Immer noch verdammt aktuell

■ Das Museum für Hamburgische Geschichte bietet seit heute ein Forum für historische Filme

Der Histofilmpalast an der Hamburger Universität könnte Freunden historischer Filmkunst bereits seit fünf Jahren ein Begriff sein. Nun hat die dreiköpfige Studierendengruppe, die die Abspielstätte für frühe Klassiker des Kinos organisierte, den Sprung in ein größeres Forum geschafft. Unter dem etwas komplizierten Namen Kintopp mm16 sind sie in das Museum für Hamburgische Geschichte umgezogen. Dort soll heute, morgen und Sonnabend die erste Reihe mit drei Filmen anlaufen.

Jeweils um 19.30 Uhr werden Stummfilme der 20er Jahre gezeigt, wobei ein kurzer Vortrag die historischen Zusammenhänge vermittelt und eine Einordnung des Films in den zeitlichen Rahmen vornimmt. Interessant ist auch die Musikbegleitung. Ein kleines Orchester sammelt sich da zur Begleitung der Werke. Mit Perkussion und Ackordeon, Flöte, Viola und Kontrabaß sowie Saxophon wird die jüngst auch von anderen Kinos neubelebte Klavierbegleitung weiterentwickelt. Das besondere Augenmerk liegt auf der anschließend angebotenen Diskussion (die MacherInnen weisen darauf hin, daß diese ein unverbindliches Angebot für Interessierte ist).

Die erste Reihe enthält Historienfilme aus den Jahren 1919, 1920 und 1921, in denen der spätere Oscar-Preisträger Emil Jannings den Grundstein für seinen Erfolg legte. Sie wird mit dem Film Madame Dubarry von Ernst Lubitsch eröffnet, der in der Zeit der Französischen Revolution spielt.

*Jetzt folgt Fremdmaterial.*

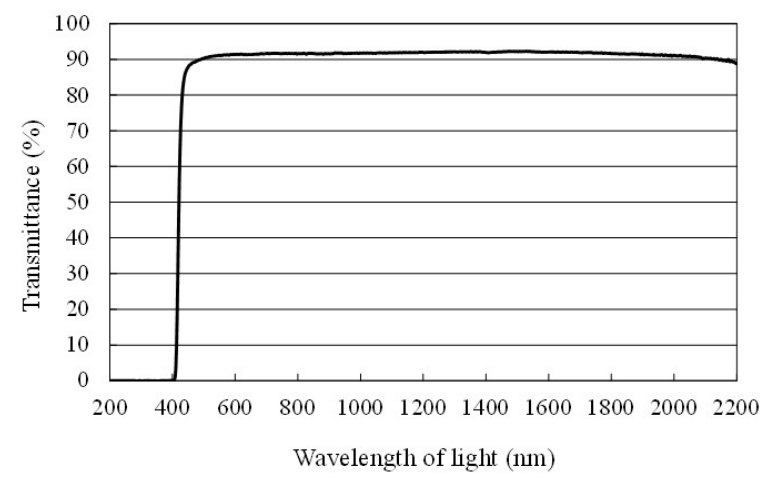
Figure 11. Light transmittance characteristics of sharp cut filter. The filter can cut off the wavelength of light which is below 400 nm.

Ein Lehrmädchen steigt durch Heirat auf, wird zur Mätresse Ludwigs XV. und verstrickt sich in die Wirren der Revolution. Im zweiten Film, Anna Boleyn, ebenfalls ein Frühwerk von Ernst Lubitsch, steht das Leben der Mätresse und späteren Ehefrau Heinrich VIII. im Mittelpunkt. Danton, abschließender Film dieses ersten Zyklus, handelt von dessen Kampf gegen Widersacher Robespierre. Im Jahre 1921 wurde dieser Film von Dimitri Buchowetzki von Zeitgenossen als „verdammt aktuell“ eingeschätzt.

Museen gewinnen durch solche Aufführungen an Attraktivität. Das Museum für Völkerkunde hat mit seinem CinemaTri-Filmclub bereits gute Erfahrungen gemacht. Für Frank Jürgensen, Mitarbeiter des Museums für Hamburgische Geschichte, war dies jedoch nicht der Grund, die Filmreihe zu betreuen: „Ich habe lange darauf gewartet, daß so was mal in Gang kommt.“ Die Initiative ging von den Studierenden der Geschichtswissenschaft aus. „Das Museum hat da ganz schön Geld reingesteckt“, sagt Jürgensen und hofft, daß zumindest ein Teil wieder zurückfließt. Dies würde auch über die Zukunft entscheiden: „Wenn es funktioniert, dann machen wir weiter“, so Jürgensen. Und das ist zu hoffen.